Populate the database.

Parameters
  • url (Optional[str]) – Homologene data url

  • cache (bool) – If true, the data is downloaded to the file system, else it is loaded from the internet

  • force_download (bool) – If true, overwrites a previously cached file

  • tax_id_filter (Optional[iter[str]]) – Species to keep

populate_gene_info(url: Optional[str] = None, cache: bool = True, force_download: bool = False, interval: Optional[int] = None, tax_id_filter: Iterable[str] = None)[source]

Populate the database.

Parameters
  • url – A custom url to download

  • interval – The number of records to commit at a time

  • cache – If true, the data is downloaded to the file system, else it is loaded from the internet

  • force_download – If true, overwrites a previously cached file

  • tax_id_filter – Species to keep

populate(gene_info_url: Optional[str] = None, interval: Optional[int] = None, tax_id_filter: Iterable[str] = ('9606', '10090', '10116', '7227', '4932', '6239', '7955', '9913', '9615'), homologene_url: Optional[str] = None)[source]

Populate the database.

• SOURCE MATERIAL:

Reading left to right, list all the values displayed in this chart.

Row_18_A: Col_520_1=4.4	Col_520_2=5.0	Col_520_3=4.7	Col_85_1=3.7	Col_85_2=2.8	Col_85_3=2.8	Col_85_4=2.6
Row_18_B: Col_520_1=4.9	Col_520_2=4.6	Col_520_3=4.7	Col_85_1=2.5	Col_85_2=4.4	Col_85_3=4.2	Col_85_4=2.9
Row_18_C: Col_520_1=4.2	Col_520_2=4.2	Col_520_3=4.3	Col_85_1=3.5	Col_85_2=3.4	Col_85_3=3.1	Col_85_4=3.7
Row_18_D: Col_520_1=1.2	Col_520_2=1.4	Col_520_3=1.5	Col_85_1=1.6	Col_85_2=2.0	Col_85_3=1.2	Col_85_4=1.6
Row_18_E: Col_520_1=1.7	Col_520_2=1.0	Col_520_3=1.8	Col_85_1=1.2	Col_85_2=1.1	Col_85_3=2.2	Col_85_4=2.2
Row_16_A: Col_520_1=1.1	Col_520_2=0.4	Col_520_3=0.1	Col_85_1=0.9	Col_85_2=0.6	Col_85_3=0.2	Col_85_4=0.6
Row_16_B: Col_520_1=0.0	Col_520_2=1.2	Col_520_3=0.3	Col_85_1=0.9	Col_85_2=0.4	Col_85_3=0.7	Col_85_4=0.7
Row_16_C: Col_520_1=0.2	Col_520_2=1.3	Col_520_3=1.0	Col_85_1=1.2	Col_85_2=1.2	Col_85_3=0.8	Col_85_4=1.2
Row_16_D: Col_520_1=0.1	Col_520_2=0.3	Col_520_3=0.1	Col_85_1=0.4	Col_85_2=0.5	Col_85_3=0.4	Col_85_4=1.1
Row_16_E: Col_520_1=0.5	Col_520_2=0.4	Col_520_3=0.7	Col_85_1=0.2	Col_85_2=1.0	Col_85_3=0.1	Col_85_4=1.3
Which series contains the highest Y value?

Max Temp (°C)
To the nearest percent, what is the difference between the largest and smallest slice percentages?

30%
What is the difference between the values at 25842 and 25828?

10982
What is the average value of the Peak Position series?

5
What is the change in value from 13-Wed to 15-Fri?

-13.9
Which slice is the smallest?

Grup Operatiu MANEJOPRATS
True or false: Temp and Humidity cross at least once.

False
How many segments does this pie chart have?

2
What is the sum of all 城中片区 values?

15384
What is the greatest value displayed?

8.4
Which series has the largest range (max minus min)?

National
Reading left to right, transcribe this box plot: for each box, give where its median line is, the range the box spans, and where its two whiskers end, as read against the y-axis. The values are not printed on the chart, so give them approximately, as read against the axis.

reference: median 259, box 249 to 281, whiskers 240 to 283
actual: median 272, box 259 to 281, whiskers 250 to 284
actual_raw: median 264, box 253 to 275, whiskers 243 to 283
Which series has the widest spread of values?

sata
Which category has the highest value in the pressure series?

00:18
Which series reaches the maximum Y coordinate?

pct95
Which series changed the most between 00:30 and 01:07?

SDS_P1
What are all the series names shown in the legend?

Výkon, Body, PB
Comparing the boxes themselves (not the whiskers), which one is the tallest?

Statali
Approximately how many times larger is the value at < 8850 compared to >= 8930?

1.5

• PROBLEM DETAILS:
Answer these questions from the database documentation:
1. What does the interval parameter of populate_gene_info set?
2. What default value does cache have in the populate_gene_info signature?
3. How many species IDs make up the default tax_id_filter of populate?

• YOUR RESPONSE:
1. The number of records to commit at a time.
2. True.
3. Nine.